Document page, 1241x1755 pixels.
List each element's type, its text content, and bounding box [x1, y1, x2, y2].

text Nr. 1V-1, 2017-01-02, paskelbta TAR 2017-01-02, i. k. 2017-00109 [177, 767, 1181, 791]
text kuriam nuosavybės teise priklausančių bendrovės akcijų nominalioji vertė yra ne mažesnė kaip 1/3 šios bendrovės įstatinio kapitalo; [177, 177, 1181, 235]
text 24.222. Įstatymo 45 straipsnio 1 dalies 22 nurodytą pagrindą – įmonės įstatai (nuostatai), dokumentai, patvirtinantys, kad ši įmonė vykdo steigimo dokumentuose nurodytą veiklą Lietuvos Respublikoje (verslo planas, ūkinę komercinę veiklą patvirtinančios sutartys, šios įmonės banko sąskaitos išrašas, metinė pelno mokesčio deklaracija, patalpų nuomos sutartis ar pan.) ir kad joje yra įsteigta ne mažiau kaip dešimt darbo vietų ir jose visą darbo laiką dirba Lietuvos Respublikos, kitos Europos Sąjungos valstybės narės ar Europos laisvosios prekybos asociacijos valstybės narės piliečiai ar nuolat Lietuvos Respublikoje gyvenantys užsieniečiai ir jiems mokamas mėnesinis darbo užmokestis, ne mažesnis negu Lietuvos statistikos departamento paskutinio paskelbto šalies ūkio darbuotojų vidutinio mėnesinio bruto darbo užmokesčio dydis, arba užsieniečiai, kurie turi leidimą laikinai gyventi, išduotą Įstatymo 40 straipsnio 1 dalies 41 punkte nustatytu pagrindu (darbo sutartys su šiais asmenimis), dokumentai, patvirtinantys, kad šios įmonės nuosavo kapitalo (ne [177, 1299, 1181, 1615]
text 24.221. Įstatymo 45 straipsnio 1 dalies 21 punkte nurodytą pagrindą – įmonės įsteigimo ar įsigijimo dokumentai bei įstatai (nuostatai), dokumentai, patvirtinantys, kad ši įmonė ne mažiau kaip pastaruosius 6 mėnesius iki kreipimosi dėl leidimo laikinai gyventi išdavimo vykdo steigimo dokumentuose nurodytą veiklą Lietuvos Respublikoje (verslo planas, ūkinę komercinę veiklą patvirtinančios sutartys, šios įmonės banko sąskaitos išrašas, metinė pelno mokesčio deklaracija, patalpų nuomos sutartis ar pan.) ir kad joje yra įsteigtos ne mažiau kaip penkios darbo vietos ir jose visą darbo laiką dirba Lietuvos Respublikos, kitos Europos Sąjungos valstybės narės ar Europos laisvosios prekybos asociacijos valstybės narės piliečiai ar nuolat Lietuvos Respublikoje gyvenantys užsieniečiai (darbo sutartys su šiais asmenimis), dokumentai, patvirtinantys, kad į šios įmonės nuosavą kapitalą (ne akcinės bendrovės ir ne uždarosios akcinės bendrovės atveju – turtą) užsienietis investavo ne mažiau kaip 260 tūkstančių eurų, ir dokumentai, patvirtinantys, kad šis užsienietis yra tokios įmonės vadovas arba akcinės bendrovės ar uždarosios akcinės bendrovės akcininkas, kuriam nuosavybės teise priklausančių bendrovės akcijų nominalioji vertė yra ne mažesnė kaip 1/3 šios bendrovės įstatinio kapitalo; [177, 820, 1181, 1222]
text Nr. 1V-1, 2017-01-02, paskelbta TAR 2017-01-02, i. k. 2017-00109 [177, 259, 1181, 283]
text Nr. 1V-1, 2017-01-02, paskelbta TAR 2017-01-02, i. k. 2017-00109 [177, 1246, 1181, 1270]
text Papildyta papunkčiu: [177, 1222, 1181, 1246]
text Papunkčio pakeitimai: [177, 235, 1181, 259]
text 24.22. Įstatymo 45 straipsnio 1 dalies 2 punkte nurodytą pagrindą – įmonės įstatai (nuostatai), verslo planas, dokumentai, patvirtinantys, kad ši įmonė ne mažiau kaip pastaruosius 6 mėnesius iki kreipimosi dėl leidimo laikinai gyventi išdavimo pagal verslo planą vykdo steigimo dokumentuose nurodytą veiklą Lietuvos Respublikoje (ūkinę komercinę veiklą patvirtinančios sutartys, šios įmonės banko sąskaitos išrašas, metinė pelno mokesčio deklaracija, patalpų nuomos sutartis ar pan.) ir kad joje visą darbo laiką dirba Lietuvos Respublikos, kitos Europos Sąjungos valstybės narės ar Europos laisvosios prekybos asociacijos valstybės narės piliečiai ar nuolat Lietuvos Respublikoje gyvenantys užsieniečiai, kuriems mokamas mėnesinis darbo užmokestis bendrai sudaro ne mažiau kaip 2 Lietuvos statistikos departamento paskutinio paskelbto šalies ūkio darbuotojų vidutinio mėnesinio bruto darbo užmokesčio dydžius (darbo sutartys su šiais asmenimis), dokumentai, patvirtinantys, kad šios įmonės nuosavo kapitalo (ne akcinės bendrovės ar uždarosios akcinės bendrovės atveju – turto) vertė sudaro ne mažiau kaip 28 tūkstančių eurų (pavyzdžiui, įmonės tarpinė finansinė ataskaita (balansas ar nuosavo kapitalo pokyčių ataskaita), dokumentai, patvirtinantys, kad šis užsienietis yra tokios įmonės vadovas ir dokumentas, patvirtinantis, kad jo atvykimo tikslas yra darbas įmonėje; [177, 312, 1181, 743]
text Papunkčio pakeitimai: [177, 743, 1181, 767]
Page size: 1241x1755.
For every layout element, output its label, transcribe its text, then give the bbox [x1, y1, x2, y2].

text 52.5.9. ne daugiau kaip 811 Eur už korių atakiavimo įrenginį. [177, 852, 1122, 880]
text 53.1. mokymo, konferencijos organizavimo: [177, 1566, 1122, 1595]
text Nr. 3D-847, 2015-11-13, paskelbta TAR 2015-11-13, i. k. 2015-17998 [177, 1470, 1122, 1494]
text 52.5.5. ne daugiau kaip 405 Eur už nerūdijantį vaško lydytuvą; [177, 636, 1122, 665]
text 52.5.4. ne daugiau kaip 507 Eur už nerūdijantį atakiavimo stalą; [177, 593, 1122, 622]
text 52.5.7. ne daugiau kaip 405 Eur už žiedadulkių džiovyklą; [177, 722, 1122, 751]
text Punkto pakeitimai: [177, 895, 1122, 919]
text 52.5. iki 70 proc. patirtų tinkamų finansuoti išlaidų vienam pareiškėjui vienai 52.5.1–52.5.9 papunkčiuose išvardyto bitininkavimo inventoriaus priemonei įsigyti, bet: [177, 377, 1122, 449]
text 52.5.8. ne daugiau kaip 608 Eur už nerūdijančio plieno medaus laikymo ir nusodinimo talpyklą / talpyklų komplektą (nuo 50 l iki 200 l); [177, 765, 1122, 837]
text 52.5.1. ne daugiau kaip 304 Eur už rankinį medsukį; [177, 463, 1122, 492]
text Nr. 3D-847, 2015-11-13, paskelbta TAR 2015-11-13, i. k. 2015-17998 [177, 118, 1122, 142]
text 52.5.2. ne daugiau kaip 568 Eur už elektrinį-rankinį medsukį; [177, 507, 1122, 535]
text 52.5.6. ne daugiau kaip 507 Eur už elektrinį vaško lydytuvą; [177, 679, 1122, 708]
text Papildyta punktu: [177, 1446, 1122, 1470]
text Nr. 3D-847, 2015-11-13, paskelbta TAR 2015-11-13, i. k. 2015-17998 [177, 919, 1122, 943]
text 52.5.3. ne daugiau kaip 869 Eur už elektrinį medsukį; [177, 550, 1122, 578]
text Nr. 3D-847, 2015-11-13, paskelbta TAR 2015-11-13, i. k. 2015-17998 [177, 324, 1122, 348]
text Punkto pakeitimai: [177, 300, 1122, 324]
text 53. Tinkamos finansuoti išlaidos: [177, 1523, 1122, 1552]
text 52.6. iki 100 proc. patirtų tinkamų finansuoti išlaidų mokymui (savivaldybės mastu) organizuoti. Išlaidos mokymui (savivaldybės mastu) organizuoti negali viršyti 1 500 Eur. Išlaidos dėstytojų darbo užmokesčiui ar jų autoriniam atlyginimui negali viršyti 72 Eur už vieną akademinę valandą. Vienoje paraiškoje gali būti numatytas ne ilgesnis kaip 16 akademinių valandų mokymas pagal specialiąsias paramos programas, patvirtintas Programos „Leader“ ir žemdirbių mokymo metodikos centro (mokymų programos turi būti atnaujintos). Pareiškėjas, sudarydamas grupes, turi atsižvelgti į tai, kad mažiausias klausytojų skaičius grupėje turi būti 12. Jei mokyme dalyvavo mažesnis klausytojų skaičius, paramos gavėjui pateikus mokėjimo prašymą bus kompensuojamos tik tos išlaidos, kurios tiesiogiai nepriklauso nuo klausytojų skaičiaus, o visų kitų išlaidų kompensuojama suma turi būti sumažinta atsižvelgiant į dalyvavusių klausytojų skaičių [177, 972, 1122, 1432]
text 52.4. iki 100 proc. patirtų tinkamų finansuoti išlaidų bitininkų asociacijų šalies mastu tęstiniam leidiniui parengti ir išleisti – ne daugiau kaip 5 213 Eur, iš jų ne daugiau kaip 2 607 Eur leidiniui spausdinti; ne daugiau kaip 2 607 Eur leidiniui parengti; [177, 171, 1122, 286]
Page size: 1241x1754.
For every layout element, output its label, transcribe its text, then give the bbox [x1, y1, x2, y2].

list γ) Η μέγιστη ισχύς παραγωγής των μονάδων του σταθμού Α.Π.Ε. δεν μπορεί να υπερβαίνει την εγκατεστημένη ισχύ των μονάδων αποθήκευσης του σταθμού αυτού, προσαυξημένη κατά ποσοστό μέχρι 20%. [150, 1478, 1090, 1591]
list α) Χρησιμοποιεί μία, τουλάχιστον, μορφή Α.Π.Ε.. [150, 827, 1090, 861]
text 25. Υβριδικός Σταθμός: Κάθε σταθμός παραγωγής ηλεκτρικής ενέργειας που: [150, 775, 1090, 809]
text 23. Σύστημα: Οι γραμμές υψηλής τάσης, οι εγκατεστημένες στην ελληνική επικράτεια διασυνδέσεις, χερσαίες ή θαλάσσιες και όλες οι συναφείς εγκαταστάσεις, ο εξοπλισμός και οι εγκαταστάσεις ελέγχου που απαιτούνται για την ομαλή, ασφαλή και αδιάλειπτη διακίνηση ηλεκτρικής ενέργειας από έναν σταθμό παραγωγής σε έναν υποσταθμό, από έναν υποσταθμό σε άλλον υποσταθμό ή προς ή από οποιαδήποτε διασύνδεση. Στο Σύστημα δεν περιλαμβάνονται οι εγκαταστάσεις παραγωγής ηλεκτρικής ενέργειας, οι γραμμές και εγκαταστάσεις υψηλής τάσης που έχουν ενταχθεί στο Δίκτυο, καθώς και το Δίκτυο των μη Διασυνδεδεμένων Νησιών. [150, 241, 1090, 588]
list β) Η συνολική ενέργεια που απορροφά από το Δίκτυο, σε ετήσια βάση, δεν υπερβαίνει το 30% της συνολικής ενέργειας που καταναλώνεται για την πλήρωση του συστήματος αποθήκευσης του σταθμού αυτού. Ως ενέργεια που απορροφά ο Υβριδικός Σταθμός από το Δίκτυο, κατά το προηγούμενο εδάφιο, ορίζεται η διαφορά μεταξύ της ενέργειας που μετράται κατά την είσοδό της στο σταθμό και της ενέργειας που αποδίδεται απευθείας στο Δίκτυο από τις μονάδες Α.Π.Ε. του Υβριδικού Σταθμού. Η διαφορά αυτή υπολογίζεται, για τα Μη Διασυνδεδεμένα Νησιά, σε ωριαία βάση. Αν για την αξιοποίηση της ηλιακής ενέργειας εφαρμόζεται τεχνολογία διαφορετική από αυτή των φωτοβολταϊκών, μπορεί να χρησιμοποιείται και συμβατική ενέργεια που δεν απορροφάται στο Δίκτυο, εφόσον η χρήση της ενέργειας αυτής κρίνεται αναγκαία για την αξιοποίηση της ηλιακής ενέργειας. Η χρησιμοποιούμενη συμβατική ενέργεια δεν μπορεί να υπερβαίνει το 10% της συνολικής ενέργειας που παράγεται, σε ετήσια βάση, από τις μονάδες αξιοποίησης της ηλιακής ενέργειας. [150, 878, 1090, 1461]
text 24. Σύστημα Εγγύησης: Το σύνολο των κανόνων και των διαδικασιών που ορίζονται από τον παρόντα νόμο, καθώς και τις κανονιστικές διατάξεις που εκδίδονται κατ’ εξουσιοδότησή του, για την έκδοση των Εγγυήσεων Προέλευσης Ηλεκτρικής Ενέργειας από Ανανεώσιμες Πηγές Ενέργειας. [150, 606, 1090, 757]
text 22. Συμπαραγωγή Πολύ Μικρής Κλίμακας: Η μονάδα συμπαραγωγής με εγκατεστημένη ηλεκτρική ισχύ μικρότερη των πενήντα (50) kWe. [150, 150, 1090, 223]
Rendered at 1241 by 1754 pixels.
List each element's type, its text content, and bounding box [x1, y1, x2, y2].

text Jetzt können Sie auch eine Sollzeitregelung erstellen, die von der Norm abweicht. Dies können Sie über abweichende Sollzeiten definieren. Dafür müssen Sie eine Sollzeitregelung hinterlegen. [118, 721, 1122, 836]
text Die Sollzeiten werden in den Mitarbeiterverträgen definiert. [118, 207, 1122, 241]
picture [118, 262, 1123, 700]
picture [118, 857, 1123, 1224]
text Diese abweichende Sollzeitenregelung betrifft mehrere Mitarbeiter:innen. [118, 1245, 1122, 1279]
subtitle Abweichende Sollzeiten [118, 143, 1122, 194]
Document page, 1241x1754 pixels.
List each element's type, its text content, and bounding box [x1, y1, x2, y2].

---+---

> [AIM OF THE TASK] Output the part of the listing above that opens with the line containing "list γ) Η μέγιστη" and closes with the line containing "list β) Η συνολική", including both of those lines.

> [EXERCISE RESULT]
list γ) Η μέγιστη ισχύς παραγωγής των μονάδων του σταθμού Α.Π.Ε. δεν μπορεί να υπερβαίνει την εγκατεστημένη ισχύ των μονάδων αποθήκευσης του σταθμού αυτού, προσαυξημένη κατά ποσοστό μέχρι 20%. [150, 1478, 1090, 1591]
list α) Χρησιμοποιεί μία, τουλάχιστον, μορφή Α.Π.Ε.. [150, 827, 1090, 861]
text 25. Υβριδικός Σταθμός: Κάθε σταθμός παραγωγής ηλεκτρικής ενέργειας που: [150, 775, 1090, 809]
text 23. Σύστημα: Οι γραμμές υψηλής τάσης, οι εγκατεστημένες στην ελληνική επικράτεια διασυνδέσεις, χερσαίες ή θαλάσσιες και όλες οι συναφείς εγκαταστάσεις, ο εξοπλισμός και οι εγκαταστάσεις ελέγχου που απαιτούνται για την ομαλή, ασφαλή και αδιάλειπτη διακίνηση ηλεκτρικής ενέργειας από έναν σταθμό παραγωγής σε έναν υποσταθμό, από έναν υποσταθμό σε άλλον υποσταθμό ή προς ή από οποιαδήποτε διασύνδεση. Στο Σύστημα δεν περιλαμβάνονται οι εγκαταστάσεις παραγωγής ηλεκτρικής ενέργειας, οι γραμμές και εγκαταστάσεις υψηλής τάσης που έχουν ενταχθεί στο Δίκτυο, καθώς και το Δίκτυο των μη Διασυνδεδεμένων Νησιών. [150, 241, 1090, 588]
list β) Η συνολική ενέργεια που απορροφά από το Δίκτυο, σε ετήσια βάση, δεν υπερβαίνει το 30% της συνολικής ενέργειας που καταναλώνεται για την πλήρωση του συστήματος αποθήκευσης του σταθμού αυτού. Ως ενέργεια που απορροφά ο Υβριδικός Σταθμός από το Δίκτυο, κατά το προηγούμενο εδάφιο, ορίζεται η διαφορά μεταξύ της ενέργειας που μετράται κατά την είσοδό της στο σταθμό και της ενέργειας που αποδίδεται απευθείας στο Δίκτυο από τις μονάδες Α.Π.Ε. του Υβριδικού Σταθμού. Η διαφορά αυτή υπολογίζεται, για τα Μη Διασυνδεδεμένα Νησιά, σε ωριαία βάση. Αν για την αξιοποίηση της ηλιακής ενέργειας εφαρμόζεται τεχνολογία διαφορετική από αυτή των φωτοβολταϊκών, μπορεί να χρησιμοποιείται και συμβατική ενέργεια που δεν απορροφάται στο Δίκτυο, εφόσον η χρήση της ενέργειας αυτής κρίνεται αναγκαία για την αξιοποίηση της ηλιακής ενέργειας. Η χρησιμοποιούμενη συμβατική ενέργεια δεν μπορεί να υπερβαίνει το 10% της συνολικής ενέργειας που παράγεται, σε ετήσια βάση, από τις μονάδες αξιοποίησης της ηλιακής ενέργειας. [150, 878, 1090, 1461]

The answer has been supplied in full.